3. Le soutien dans le domaine de la musique enregistrée

La sous-action 1, dédiée au soutien dans le domaine de la musique enregistrée, bénéficiera de 681 000 euros en AE = CP en 2012. Cette dotation, similaire à celle de l'an dernier, financera différentes manifestations telles que les Victoires de la musique, dont le but est notamment de promouvoir de nouveaux talents.

4. Vers la création d'un centre national de la musique (CNM)?

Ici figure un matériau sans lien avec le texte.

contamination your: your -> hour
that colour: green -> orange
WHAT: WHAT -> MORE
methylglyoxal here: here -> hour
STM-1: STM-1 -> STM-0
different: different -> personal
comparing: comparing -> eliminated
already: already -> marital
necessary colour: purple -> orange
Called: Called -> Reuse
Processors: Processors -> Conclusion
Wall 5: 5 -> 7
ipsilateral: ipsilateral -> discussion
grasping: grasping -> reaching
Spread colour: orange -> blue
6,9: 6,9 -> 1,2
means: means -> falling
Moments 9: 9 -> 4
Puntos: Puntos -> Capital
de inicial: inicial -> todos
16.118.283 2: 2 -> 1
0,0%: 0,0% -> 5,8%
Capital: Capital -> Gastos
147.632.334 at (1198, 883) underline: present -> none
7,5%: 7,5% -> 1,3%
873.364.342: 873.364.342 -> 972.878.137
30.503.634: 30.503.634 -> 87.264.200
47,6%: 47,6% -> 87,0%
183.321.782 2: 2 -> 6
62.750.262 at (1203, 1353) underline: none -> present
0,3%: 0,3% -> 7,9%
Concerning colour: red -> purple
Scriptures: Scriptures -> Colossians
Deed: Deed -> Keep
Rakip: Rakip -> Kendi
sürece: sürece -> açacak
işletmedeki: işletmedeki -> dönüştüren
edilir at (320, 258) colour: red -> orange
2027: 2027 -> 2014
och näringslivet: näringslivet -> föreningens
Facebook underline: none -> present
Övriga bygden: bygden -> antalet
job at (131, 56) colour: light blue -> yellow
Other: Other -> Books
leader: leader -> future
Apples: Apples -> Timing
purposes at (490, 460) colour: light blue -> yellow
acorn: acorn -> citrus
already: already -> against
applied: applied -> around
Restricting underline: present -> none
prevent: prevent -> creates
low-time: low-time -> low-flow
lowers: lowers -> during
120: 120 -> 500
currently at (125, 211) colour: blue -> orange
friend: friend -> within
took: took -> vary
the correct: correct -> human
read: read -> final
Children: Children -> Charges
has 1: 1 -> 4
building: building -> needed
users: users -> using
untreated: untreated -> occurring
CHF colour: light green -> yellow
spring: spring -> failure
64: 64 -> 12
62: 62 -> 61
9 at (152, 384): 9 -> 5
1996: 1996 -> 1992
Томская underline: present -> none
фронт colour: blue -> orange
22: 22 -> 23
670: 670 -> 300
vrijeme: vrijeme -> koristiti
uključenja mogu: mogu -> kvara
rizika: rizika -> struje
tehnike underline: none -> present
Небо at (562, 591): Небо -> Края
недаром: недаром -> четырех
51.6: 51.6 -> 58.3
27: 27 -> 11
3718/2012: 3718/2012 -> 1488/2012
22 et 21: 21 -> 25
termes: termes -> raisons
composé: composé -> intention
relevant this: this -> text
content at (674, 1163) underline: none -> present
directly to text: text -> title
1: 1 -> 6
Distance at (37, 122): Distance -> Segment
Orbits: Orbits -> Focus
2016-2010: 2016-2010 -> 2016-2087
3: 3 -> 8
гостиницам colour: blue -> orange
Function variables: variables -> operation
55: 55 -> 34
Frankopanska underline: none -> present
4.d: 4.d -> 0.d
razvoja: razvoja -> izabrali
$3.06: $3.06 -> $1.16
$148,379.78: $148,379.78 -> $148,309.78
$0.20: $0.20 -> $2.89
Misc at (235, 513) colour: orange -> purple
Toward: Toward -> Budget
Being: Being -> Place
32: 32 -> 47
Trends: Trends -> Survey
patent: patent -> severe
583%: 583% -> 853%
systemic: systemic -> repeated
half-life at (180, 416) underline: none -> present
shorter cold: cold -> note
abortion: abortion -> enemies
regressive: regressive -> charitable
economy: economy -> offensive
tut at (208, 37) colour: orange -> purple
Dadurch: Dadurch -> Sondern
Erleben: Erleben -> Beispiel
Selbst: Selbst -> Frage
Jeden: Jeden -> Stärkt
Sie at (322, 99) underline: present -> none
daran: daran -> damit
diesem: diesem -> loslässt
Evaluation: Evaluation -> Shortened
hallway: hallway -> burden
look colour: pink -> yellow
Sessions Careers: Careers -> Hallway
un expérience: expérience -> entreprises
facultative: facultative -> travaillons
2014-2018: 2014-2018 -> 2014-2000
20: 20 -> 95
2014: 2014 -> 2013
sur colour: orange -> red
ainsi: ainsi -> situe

Au printemps 2011, le ministre de la culture et de la communication a chargé notre collègue député Franck Riester ainsi que plusieurs acteurs du monde musical d'une mission relative au financement de la diversité musicale à l'ère du numérique. La principale proposition des auteurs du rapport 8 ( * ) est la création d'un Centre national de la musique (CNM), sur le modèle du Centre national du cinéma (CNC), organe structurant pour l'audiovisuel et le cinéma, qui devrait permettre une réelle structuration de la filière musicale, ainsi que la pérennisation des aides . En effet, les aides à la filière se caractérisent aujourd'hui par leur manque de cohérence et leur saupoudrage sans ligne directrice. Le CNM regrouperait les différents organismes qui soutiennent actuellement le secteur de la musique. Néanmoins, de fortes interrogations subsistent quant au financement d'un éventuel CNM, dans un contexte budgétaire particulièrement tendu .


* 8 Amélioration de la relation numérique à l'usager, groupe experts numériques, septembre 2011.